2025-10-08 Low Rank

  • Reflection on algorithm choices

  • Low-rank structure

  • Primer on interpolation

[1]:
using LinearAlgebra
using Plots
using Polynomials
default(lw=4, ms=5, legendfontsize=12, xtickfontsize=12, ytickfontsize=12)
default(aspect_ratio=:equal)

# Here's our Vandermonde matrix again
function vander(x, k=nothing)
    if isnothing(k)
        k = length(x)
    end
    m = length(x)
    V = ones(m, k)
    for j in 2:k
        V[:, j] = V[:, j-1] .* x
    end
    V
end

# Our modifiend Gram Schmidt for QR
function gram_schmidt_modified(A)
    m, n = size(A)
    Q = copy(A)
    R = zeros(n, n)
    for j in 1:n
        # First we normalize our column
        R[j, j]  = norm(Q[:, j])
◇ ◇ ◇ ◇ ◇
Written task 1: Copy out the low-rank notes above in full, word for word.
The text and the records have no connection to each other.

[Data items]
◇ ◇ ◇ ◇ ◇
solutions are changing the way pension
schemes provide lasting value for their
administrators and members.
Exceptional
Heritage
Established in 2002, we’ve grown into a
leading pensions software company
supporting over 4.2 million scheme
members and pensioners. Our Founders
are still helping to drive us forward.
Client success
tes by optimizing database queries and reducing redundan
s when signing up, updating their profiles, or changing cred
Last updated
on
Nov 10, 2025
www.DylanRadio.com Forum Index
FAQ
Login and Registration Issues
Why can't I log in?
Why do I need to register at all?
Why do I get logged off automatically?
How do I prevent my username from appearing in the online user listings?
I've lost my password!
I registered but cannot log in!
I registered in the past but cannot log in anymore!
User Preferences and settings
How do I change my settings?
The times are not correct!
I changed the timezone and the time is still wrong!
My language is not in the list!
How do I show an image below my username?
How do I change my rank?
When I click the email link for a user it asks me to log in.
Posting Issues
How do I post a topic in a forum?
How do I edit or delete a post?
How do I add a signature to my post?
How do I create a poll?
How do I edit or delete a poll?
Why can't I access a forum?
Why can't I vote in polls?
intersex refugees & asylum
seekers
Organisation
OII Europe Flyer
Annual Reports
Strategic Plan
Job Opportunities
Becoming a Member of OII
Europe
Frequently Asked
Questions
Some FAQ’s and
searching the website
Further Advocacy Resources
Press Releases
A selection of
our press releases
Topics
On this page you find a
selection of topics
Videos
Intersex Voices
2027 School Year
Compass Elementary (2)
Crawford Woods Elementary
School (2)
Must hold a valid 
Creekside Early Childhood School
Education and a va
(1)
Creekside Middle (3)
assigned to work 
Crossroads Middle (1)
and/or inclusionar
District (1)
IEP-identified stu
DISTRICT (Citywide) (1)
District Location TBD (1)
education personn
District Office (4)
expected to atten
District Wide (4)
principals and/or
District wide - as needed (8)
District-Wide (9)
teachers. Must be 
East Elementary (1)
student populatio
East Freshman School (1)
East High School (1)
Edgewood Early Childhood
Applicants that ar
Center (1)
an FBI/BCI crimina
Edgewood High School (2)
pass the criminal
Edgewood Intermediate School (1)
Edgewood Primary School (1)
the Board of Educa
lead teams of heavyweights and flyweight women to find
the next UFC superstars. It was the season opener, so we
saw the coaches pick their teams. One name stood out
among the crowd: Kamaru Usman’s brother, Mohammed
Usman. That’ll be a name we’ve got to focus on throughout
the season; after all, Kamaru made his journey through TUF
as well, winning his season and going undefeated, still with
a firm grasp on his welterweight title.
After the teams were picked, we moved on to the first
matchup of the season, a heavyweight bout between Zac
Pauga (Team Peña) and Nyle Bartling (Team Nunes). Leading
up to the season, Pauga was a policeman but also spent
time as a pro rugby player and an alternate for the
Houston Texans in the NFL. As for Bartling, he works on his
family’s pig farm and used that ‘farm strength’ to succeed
◇ ◇ ◇ ◇ ◇
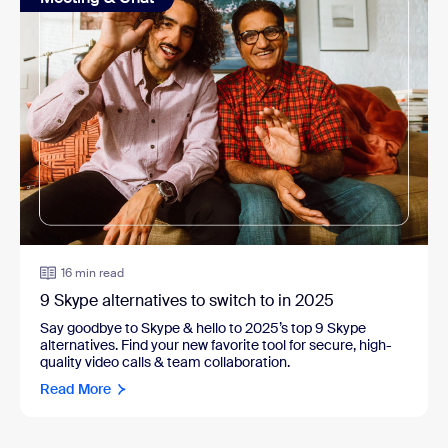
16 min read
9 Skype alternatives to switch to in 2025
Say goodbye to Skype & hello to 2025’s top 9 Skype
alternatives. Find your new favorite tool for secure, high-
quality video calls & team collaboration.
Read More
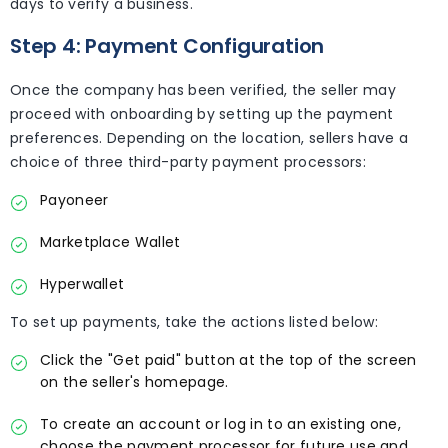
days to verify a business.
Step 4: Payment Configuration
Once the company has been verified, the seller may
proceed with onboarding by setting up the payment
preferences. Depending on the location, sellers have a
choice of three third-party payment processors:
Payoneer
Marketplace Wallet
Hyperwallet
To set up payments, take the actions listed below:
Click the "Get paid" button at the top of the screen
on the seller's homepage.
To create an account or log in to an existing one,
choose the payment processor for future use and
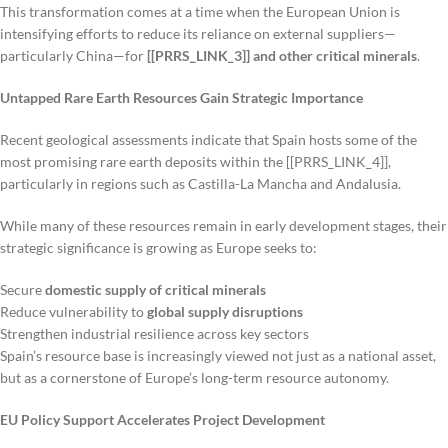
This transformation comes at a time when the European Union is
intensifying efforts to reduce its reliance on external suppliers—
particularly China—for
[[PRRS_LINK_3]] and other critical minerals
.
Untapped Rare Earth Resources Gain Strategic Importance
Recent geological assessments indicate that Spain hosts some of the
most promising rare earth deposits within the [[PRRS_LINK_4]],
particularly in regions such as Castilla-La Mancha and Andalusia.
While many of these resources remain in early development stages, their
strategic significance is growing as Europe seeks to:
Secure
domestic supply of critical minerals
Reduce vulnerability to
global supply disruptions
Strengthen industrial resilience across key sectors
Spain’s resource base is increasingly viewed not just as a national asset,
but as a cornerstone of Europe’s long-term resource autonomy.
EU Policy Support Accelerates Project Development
◇ ◇ ◇ ◇ ◇
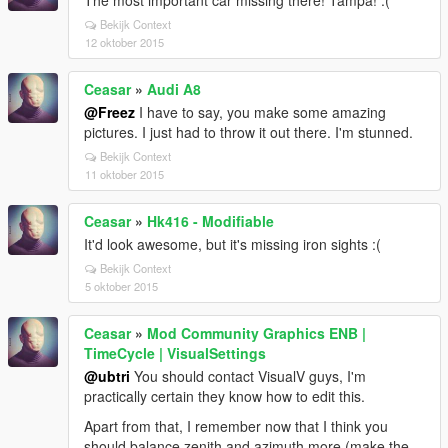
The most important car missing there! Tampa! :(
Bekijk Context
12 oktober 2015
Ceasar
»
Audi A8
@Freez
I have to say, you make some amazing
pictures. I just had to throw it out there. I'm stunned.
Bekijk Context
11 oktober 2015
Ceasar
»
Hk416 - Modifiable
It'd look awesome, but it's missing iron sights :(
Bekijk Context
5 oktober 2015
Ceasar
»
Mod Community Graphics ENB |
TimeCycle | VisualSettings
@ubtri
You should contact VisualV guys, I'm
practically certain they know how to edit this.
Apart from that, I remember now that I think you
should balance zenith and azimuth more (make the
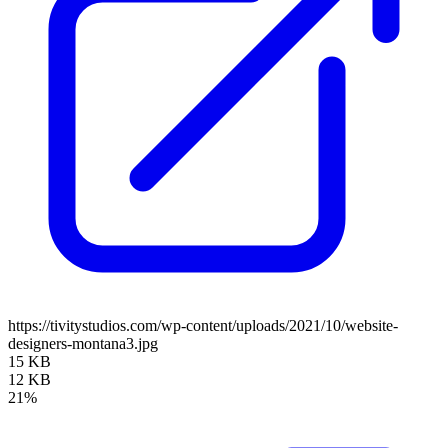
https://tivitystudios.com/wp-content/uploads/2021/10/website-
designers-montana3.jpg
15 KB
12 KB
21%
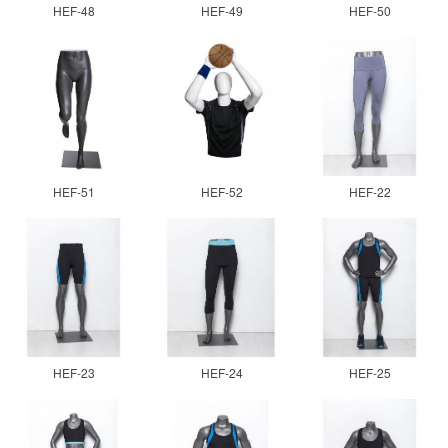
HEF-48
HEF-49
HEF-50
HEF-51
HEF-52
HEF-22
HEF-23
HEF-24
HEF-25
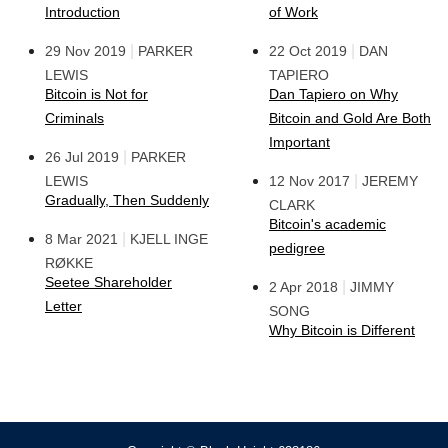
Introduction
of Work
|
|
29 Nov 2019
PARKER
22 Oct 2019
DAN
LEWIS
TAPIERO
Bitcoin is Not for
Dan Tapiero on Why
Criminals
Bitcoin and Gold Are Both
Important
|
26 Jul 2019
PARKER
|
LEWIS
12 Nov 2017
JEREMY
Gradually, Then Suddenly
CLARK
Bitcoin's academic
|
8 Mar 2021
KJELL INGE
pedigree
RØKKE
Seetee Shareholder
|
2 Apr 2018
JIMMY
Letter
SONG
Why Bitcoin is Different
◇ ◇ ◇ ◇ ◇
Written task 2: Count the lines in the records that contain the string "Pauga", and reply with the number alone.

Written answer 1:
2025-10-08 Low Rank

  • Reflection on algorithm choices

  • Low-rank structure

  • Primer on interpolation

[1]:
using LinearAlgebra
using Plots
using Polynomials
default(lw=4, ms=5, legendfontsize=12, xtickfontsize=12, ytickfontsize=12)
default(aspect_ratio=:equal)

# Here's our Vandermonde matrix again
function vander(x, k=nothing)
    if isnothing(k)
        k = length(x)
    end
    m = length(x)
    V = ones(m, k)
    for j in 2:k
        V[:, j] = V[:, j-1] .* x
    end
    V
end

# Our modifiend Gram Schmidt for QR
function gram_schmidt_modified(A)
    m, n = size(A)
    Q = copy(A)
    R = zeros(n, n)
    for j in 1:n
        # First we normalize our column
        R[j, j]  = norm(Q[:, j])

Written answer 2: 2